Work to be completed.
Could you retype all of the data below exactly as given?

-- Stored data follows --

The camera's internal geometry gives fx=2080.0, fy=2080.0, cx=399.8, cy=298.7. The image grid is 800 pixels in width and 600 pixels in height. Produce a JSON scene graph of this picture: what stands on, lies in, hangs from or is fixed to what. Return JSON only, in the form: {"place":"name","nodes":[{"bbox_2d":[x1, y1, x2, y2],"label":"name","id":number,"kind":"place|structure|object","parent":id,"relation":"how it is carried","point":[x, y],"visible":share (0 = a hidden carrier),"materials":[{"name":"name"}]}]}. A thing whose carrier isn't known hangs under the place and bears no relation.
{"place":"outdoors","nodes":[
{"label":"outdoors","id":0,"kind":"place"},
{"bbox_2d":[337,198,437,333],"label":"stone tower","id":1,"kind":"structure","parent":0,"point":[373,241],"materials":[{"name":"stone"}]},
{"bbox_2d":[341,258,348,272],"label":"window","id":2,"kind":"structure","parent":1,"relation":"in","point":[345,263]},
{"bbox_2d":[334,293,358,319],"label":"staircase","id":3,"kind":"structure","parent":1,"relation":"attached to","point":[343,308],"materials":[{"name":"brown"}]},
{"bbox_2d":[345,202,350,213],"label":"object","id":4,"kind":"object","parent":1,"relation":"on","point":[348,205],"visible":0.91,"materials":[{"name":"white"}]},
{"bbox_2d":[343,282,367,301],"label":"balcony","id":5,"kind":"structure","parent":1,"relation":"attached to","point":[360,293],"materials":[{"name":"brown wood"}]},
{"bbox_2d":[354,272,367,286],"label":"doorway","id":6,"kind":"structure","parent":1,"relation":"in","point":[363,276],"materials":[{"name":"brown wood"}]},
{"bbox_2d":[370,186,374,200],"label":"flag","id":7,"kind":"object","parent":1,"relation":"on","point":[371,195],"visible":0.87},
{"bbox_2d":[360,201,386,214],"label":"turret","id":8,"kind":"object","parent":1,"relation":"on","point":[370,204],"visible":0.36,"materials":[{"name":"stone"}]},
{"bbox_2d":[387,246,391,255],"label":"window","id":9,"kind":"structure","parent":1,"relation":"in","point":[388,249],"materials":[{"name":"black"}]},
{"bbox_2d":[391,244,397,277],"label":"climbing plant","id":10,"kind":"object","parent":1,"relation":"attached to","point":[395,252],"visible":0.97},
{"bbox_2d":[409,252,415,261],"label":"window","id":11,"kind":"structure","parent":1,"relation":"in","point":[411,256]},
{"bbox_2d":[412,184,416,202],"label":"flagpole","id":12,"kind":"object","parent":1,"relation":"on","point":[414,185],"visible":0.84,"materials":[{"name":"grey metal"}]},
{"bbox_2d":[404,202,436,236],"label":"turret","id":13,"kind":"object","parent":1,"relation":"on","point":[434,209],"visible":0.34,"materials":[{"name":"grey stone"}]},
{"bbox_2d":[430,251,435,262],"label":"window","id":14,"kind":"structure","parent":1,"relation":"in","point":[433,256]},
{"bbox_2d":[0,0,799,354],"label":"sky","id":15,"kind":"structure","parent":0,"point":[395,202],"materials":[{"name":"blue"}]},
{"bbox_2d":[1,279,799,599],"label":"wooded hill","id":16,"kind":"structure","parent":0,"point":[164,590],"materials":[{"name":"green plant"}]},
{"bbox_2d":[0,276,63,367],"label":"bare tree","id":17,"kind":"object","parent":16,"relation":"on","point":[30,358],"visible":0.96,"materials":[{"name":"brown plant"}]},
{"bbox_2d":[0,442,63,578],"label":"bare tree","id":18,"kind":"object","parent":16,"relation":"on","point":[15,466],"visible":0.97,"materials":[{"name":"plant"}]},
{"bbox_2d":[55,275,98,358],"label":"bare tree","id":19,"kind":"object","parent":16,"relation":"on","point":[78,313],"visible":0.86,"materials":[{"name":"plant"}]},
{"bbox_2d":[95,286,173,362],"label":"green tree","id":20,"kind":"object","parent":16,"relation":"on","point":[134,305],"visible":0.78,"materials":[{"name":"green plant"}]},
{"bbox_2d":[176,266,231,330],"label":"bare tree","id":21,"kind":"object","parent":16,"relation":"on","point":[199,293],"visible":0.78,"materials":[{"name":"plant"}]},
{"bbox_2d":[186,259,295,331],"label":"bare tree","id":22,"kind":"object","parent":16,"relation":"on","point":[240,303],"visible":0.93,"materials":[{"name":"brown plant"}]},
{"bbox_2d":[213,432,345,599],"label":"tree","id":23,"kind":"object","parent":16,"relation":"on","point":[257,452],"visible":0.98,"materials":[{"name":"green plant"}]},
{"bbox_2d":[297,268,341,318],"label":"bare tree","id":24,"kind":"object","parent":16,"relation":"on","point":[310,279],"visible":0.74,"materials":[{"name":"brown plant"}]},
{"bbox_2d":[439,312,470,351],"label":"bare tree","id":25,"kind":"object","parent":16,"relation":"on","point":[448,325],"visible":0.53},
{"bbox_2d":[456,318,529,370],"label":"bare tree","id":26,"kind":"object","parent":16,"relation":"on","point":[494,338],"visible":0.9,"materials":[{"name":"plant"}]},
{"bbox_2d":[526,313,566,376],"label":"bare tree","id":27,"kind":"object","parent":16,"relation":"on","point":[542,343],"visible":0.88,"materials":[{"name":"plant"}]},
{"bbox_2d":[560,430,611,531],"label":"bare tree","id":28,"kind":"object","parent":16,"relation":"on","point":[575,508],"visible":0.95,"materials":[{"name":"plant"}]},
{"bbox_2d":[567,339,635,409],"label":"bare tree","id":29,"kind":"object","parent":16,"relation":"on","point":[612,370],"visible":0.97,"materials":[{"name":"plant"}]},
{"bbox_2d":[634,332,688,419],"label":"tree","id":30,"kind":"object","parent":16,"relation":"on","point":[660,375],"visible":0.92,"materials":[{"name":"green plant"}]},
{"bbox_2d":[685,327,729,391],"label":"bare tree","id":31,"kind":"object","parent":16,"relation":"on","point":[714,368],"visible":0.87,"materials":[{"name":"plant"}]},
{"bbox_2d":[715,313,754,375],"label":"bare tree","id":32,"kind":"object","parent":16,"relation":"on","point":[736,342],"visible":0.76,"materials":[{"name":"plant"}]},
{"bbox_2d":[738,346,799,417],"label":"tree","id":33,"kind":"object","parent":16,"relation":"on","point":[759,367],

-- Stored data concluded --

Task result.
The camera's internal geometry gives fx=2080.0, fy=2080.0, cx=399.8, cy=298.7. The image grid is 800 pixels in width and 600 pixels in height. Produce a JSON scene graph of this picture: what stands on, lies in, hangs from or is fixed to what. Return JSON only, in the form: {"place":"name","nodes":[{"bbox_2d":[x1, y1, x2, y2],"label":"name","id":number,"kind":"place|structure|object","parent":id,"relation":"how it is carried","point":[x, y],"visible":share (0 = a hidden carrier),"materials":[{"name":"name"}]}]}. A thing whose carrier isn't known hangs under the place and bears no relation.
{"place":"outdoors","nodes":[
{"label":"outdoors","id":0,"kind":"place"},
{"bbox_2d":[337,198,437,333],"label":"stone tower","id":1,"kind":"structure","parent":0,"point":[373,241],"materials":[{"name":"stone"}]},
{"bbox_2d":[341,258,348,272],"label":"window","id":2,"kind":"structure","parent":1,"relation":"in","point":[345,263]},
{"bbox_2d":[334,293,358,319],"label":"staircase","id":3,"kind":"structure","parent":1,"relation":"attached to","point":[343,308],"materials":[{"name":"brown"}]},
{"bbox_2d":[345,202,350,213],"label":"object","id":4,"kind":"object","parent":1,"relation":"on","point":[348,205],"visible":0.91,"materials":[{"name":"white"}]},
{"bbox_2d":[343,282,367,301],"label":"balcony","id":5,"kind":"structure","parent":1,"relation":"attached to","point":[360,293],"materials":[{"name":"brown wood"}]},
{"bbox_2d":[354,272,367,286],"label":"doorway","id":6,"kind":"structure","parent":1,"relation":"in","point":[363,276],"materials":[{"name":"brown wood"}]},
{"bbox_2d":[370,186,374,200],"label":"flag","id":7,"kind":"object","parent":1,"relation":"on","point":[371,195],"visible":0.87},
{"bbox_2d":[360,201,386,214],"label":"turret","id":8,"kind":"object","parent":1,"relation":"on","point":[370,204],"visible":0.36,"materials":[{"name":"stone"}]},
{"bbox_2d":[387,246,391,255],"label":"window","id":9,"kind":"structure","parent":1,"relation":"in","point":[388,249],"materials":[{"name":"black"}]},
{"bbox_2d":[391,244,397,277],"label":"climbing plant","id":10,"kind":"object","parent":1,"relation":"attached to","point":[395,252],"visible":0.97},
{"bbox_2d":[409,252,415,261],"label":"window","id":11,"kind":"structure","parent":1,"relation":"in","point":[411,256]},
{"bbox_2d":[412,184,416,202],"label":"flagpole","id":12,"kind":"object","parent":1,"relation":"on","point":[414,185],"visible":0.84,"materials":[{"name":"grey metal"}]},
{"bbox_2d":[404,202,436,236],"label":"turret","id":13,"kind":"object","parent":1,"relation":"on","point":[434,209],"visible":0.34,"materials":[{"name":"grey stone"}]},
{"bbox_2d":[430,251,435,262],"label":"window","id":14,"kind":"structure","parent":1,"relation":"in","point":[433,256]},
{"bbox_2d":[0,0,799,354],"label":"sky","id":15,"kind":"structure","parent":0,"point":[395,202],"materials":[{"name":"blue"}]},
{"bbox_2d":[1,279,799,599],"label":"wooded hill","id":16,"kind":"structure","parent":0,"point":[164,590],"materials":[{"name":"green plant"}]},
{"bbox_2d":[0,276,63,367],"label":"bare tree","id":17,"kind":"object","parent":16,"relation":"on","point":[30,358],"visible":0.96,"materials":[{"name":"brown plant"}]},
{"bbox_2d":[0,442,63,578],"label":"bare tree","id":18,"kind":"object","parent":16,"relation":"on","point":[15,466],"visible":0.97,"materials":[{"name":"plant"}]},
{"bbox_2d":[55,275,98,358],"label":"bare tree","id":19,"kind":"object","parent":16,"relation":"on","point":[78,313],"visible":0.86,"materials":[{"name":"plant"}]},
{"bbox_2d":[95,286,173,362],"label":"green tree","id":20,"kind":"object","parent":16,"relation":"on","point":[134,305],"visible":0.78,"materials":[{"name":"green plant"}]},
{"bbox_2d":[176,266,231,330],"label":"bare tree","id":21,"kind":"object","parent":16,"relation":"on","point":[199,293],"visible":0.78,"materials":[{"name":"plant"}]},
{"bbox_2d":[186,259,295,331],"label":"bare tree","id":22,"kind":"object","parent":16,"relation":"on","point":[240,303],"visible":0.93,"materials":[{"name":"brown plant"}]},
{"bbox_2d":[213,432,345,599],"label":"tree","id":23,"kind":"object","parent":16,"relation":"on","point":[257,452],"visible":0.98,"materials":[{"name":"green plant"}]},
{"bbox_2d":[297,268,341,318],"label":"bare tree","id":24,"kind":"object","parent":16,"relation":"on","point":[310,279],"visible":0.74,"materials":[{"name":"brown plant"}]},
{"bbox_2d":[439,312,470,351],"label":"bare tree","id":25,"kind":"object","parent":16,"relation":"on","point":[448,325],"visible":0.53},
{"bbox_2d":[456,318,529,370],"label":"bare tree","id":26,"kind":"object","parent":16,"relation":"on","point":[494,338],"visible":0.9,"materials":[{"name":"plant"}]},
{"bbox_2d":[526,313,566,376],"label":"bare tree","id":27,"kind":"object","parent":16,"relation":"on","point":[542,343],"visible":0.88,"materials":[{"name":"plant"}]},
{"bbox_2d":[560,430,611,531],"label":"bare tree","id":28,"kind":"object","parent":16,"relation":"on","point":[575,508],"visible":0.95,"materials":[{"name":"plant"}]},
{"bbox_2d":[567,339,635,409],"label":"bare tree","id":29,"kind":"object","parent":16,"relation":"on","point":[612,370],"visible":0.97,"materials":[{"name":"plant"}]},
{"bbox_2d":[634,332,688,419],"label":"tree","id":30,"kind":"object","parent":16,"relation":"on","point":[660,375],"visible":0.92,"materials":[{"name":"green plant"}]},
{"bbox_2d":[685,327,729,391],"label":"bare tree","id":31,"kind":"object","parent":16,"relation":"on","point":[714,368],"visible":0.87,"materials":[{"name":"plant"}]},
{"bbox_2d":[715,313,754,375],"label":"bare tree","id":32,"kind":"object","parent":16,"relation":"on","point":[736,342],"visible":0.76,"materials":[{"name":"plant"}]},
{"bbox_2d":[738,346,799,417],"label":"tree","id":33,"kind":"object","parent":16,"relation":"on","point":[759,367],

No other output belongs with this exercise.